> [Work order 1]
Locate every line in the records that contains the word "your" and copy each one out. Only matches with the same upper- and lower-case letters count.

> [Text segment]
[Start of section]

John Hunt Publishing is a publishing company founded in the United Kingdom in 2001, initially named O Books. The publisher has 24 active autonomous imprints, with the largest of these being the Zero Books imprint (styled Zer0 Books) founded in 2009. The Zero Books imprint was founded with the objective being to combat what they viewed as a trend of anti-intellectualism in contemporary culture.

History

John Hunt Publishing was founded in the United Kingdom in 2001, originally named O Books, a name which it continues to use as one of its imprints, in the "mind, body, and spirit" market. Its Zero Books imprint was founded by Tariq Goddard and Mark Fisher in 2009. John Hunt Publishing then underwent a major reorganization in 2010. In 2014, Goddard and Fisher left Zero Books to found another publishing house, Repeater Books.
Since 2014 the imprint has been run by Douglas Lain along with Ashley Frawley and C Derick Varn and has published critically acclaimed books such as Kill All Normies and Zen City.  The imprint began publishing a series called Neglected or Misunderstood in 2017 with the aim of covering "neglected or misunderstood" left-wing theorists such as Shulamith Firestone and Theodor Adorno. Zero Books states that their goal is to utilize critical theory to "publish books that make our readers uncomfortable" in order to "reinvent the left".

John Hunt Publishing "deals directly with authors" and does not require they have an agent. However, in the mid-2010s it was stated that "because they are a small publisher, they are unable to pay advances, so [authors] have to wait for the royalties to roll in". Imprints of John Hunt Publishing offer four “levels” of publishing based on the likely popularity of the book, with both “traditional publishing deals and what it describes as co-operative publishing for authors,” with about a quarter of books, most prevalently those in fiction, being published “under co-operative terms,” though this will vary by imprint. The company also says that "every title gets treated the same. No bookshop or reviewer is going to know if one title or another has had a subsidy." As with other imprints operations are controlled by authors themselves, who "have gravitated to being involved in publishing, whether coming up through editing, design or marketing." This multiple-imprint author-centric style has been described as, "It can’t work. It shouldn’t work. Yet, somehow, John Hunt Publishing is making it work." A central corporate office continues to manage sales, accounts, and royalties for all imprints. As of 2014, the company was publishing "approximately 300 titles per year with global sales and a focus on physical stores."

[End of section]

> [Work order 2]
Pick up the text on John Hunt Publishing after its last sentence and keep writing it.

> [Extracted data]
[Start of section]

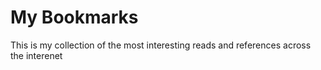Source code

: # My Bookmarks
This is my collection of the most interesting reads and references across the interenet
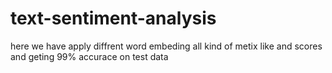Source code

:# text-sentiment-analysis
here we have apply diffrent word embeding all kind of metix like and scores and geting 99% accurace on test data 
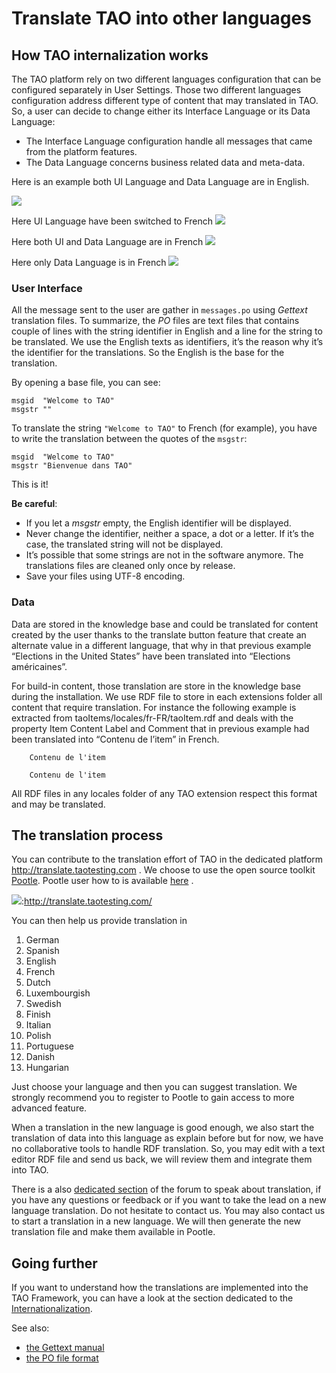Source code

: <!--
parent: 'Developer Guide'
created_at: '2010-12-02 16:13:49'
updated_at: '2013-10-11 16:59:23'
authors:
    - 'Cyril Hazotte'
contributors:
    - 'Lionel Lecaque'
tags:
    - 'Developer Guide'
-->

Translate TAO into other languages
==================================



How TAO internalization works
-----------------------------

The TAO platform rely on two different languages configuration that can be configured separately in User Settings. Those two different languages configuration address different type of content that may translated in TAO. So, a user can decide to change either its Interface Language or its Data Language:

-   The Interface Language configuration handle all messages that came from the platform features.
-   The Data Language concerns business related data and meta-data.

Here is an example both UI Language and Data Language are in English.

![](../resources/2593/S%C3%A9lection_053.png)

Here UI Language have been switched to French
![](../resources/S%C3%A9lection_054.png)

Here both UI and Data Language are in French
![](../resources/S%C3%A9lection_055.png)

Here only Data Language is in French
![](../resources/S%C3%A9lection_051.png)

### User Interface

All the message sent to the user are gather in `messages.po` using *Gettext* translation files. To summarize, the *PO* files are text files that contains couple of lines with the string identifier in English and a line for the string to be translated. We use the English texts as identifiers, it’s the reason why it’s the identifier for the translations. So the English is the base for the translation.

By opening a base file, you can see:

    msgid  "Welcome to TAO"
    msgstr ""

To translate the string `"Welcome to TAO"` to French (for example), you have to write the translation between the quotes of the `msgstr`:

    msgid  "Welcome to TAO"
    msgstr "Bienvenue dans TAO"

This is it!

**Be careful**:

- If you let a *msgstr* empty, the English identifier will be displayed.
- Never change the identifier, neither a space, a dot or a letter. If it’s the case, the translated string will not be displayed.
- It’s possible that some strings are not in the software anymore. The translations files are cleaned only once by release.
- Save your files using UTF-8 encoding.

### Data

Data are stored in the knowledge base and could be translated for content created by the user thanks to the translate button feature that create an alternate value in a different language, that why in that previous example “Elections in the United States” have been translated into “Elections américaines”.

For build-in content, those translation are store in the knowledge base during the installation. We use RDF file to store in each extensions folder all content that require translation. For instance the following example is extracted from taoItems/locales/fr-FR/taoItem.rdf and deals with the property Item Content Label and Comment that in previous example had been translated into “Contenu de l’item” in French.




        Contenu de l'item

        Contenu de l'item


All RDF files in any locales folder of any TAO extension respect this format and may be translated.

The translation process
-----------------------

You can contribute to the translation effort of TAO in the dedicated platform http://translate.taotesting.com . We choose to use the open source toolkit [Pootle](http://translate.sourceforge.net/wiki/). Pootle user how to is available [here](http://translate.sourceforge.net/wiki/users/howto) .

![](../resources//attachments/download/2596/S%C3%A9lection_057.png):http://translate.taotesting.com/

You can then help us provide translation in

1.  German
2.  Spanish
3.  English
4.  French
5.  Dutch
6.  Luxembourgish
7.  Swedish
8.  Finish
9.  Italian
10. Polish
11. Portuguese
12. Danish
13. Hungarian

Just choose your language and then you can suggest translation. We strongly recommend you to register to Pootle to gain access to more advanced feature.

When a translation in the new language is good enough, we also start the translation of data into this language as explain before but for now, we have no collaborative tools to handle RDF translation. So, you may edit with a text editor RDF file and send us back, we will review them and integrate them into TAO.

There is a also [dedicated section](http://forge.taotesting.com/projects/tao/boards/3) of the forum to speak about translation, if you have any questions or feedback or if you want to take the lead on a new language translation. Do not hesitate to contact us. You may also contact us to start a translation in a new language. We will then generate the new translation file and make them available in Pootle.

Going further
-------------

If you want to understand how the translations are implemented into the TAO Framework, you can have a look at the section dedicated to the [Internationalization](../documentation-for-core-components/internationalization.md).

See also:

-   [the Gettext manual](http://www.gnu.org/software/gettext/manual/gettext.html)
-   [the PO file format](http://www.gnu.org/software/gettext/manual/gettext.html#PO-Files)


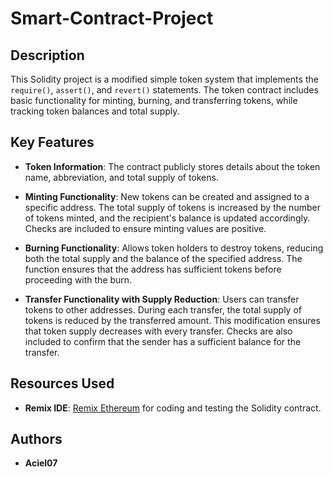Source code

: # Smart-Contract-Project

## Description
This Solidity project is a modified simple token system that implements the `require()`, `assert()`, and `revert()` statements. The token contract includes basic functionality for minting, burning, and transferring tokens, while tracking token balances and total supply.

## Key Features
- **Token Information**: The contract publicly stores details about the token name, abbreviation, and total supply of tokens.
  
- **Minting Functionality**: New tokens can be created and assigned to a specific address. The total supply of tokens is increased by the number of tokens minted, and the recipient's balance is updated accordingly. Checks are included to ensure minting values are positive.

- **Burning Functionality**: Allows token holders to destroy tokens, reducing both the total supply and the balance of the specified address. The function ensures that the address has sufficient tokens before proceeding with the burn.

- **Transfer Functionality with Supply Reduction**: Users can transfer tokens to other addresses. During each transfer, the total supply of tokens is reduced by the transferred amount. This modification ensures that token supply decreases with every transfer. Checks are also included to confirm that the sender has a sufficient balance for the transfer.

## Resources Used
- **Remix IDE**: [Remix Ethereum](https://remix.ethereum.org/) for coding and testing the Solidity contract.

## Authors
- **Aciel07**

[End of section]

> [Exercise output 1]
- Save your files using UTF-8 encoding.
Just choose your language and then you can suggest translation. We strongly recommend you to register to Pootle to gain access to more advanced feature.

> [Exercise output 2]
On October 23, 2021, Repeater Books announced that they had bought the Zero Books imprint from John Hunt Publishing. Then, two days later on October 25, 2021, it was announced that Watkins Books owner Etan Ilfeld had purchased John Hunt Publishing from John Hunt.

Imprints
As of 2018, the active imprints of John Hunt Publishing are described as:
6th Books -- ALL THINGS PARANORMAL
Axis Mundi Books -- EXPLORING THE WORLD OF HIDDEN KNOWLEDGE
AYNI BOOKS -- ALTERNATIVE HEALTH & HEALING
Business Books -- FRESH THINKING FOR THE BUSINESS WORLD
Changemakers Books -- TRANSFORMATION
Compass Books -- PRACTICAL BOOKS FOR AUTHORS
Chronos Books -- HISTORY
Christian Alternative -- THE NEW OPEN SPACES
Circle Books -- CHRISTIAN FAITH
Cosmic Egg Books -- FANTASY, SCIENCE FICTION & HORROR
Dodona Books -- ASTROLOGY, NUMEROLOGY AND GENERAL DIVINATION
Earth Books -- ENVIRONMENT
Iff Books -- ACADEMIC AND SPECIALIST
Liberalis -- LIBERAL ARTS EDUCATION & STORYTELLING
Lodestone Books -- YOUNG ADULT FICTION
MANTRA BOOKS -- EASTERN RELIGION & PHILOSOPHY
Moon Books -- PAGANISM & SHAMANISM
O-BOOKS -- SPIRITUALITY
Our Street Books -- JUVENILE FICTION, NON-FICTION, PARENTING
PSYCHE BOOKS -- PSYCHOLOGY
Roundfire -- FICTION
Soul Rocks -- NEW GENERATION
Top Hat Books -- HISTORICAL FICTION
Zero Books -- CULTURE, SOCIETY & POLITICS

Former or inactive imprints are:
Perfect Edge -- "Fiction for those who know fiction matters" (noted on the website as "no longer receiving submissions")
Bedroom Books -- ROMANCE AND SEXY-TIME
Gaming Books -- CARD AND BOARD GAMES
Sassy Books -- BADASS BOOKS FOR GO-FOR-IT GIRLS

Authors 
Some notable authors published through John Hunt Publishing include: Andrez Bergen, Frithjof Bergmann, Danielle Collobert, David Fontana, Nicholas Hagger, Leslie Scalapino, David W. Berner Jonathan Dapra and Steve Taylor. Authors published through the Zero Books imprint include: Angela Nagle, Mark Fisher, Tariq Goddard, David Stubbs, Guy Mankowski, Adam Kotsko, Owen Hatherley, Cliff Slaughter, Anselm Jappe, Laurie Penny, Nina Power, Grafton Tanner, Eugene Thacker, Gilad Atzmon, David Cromwell.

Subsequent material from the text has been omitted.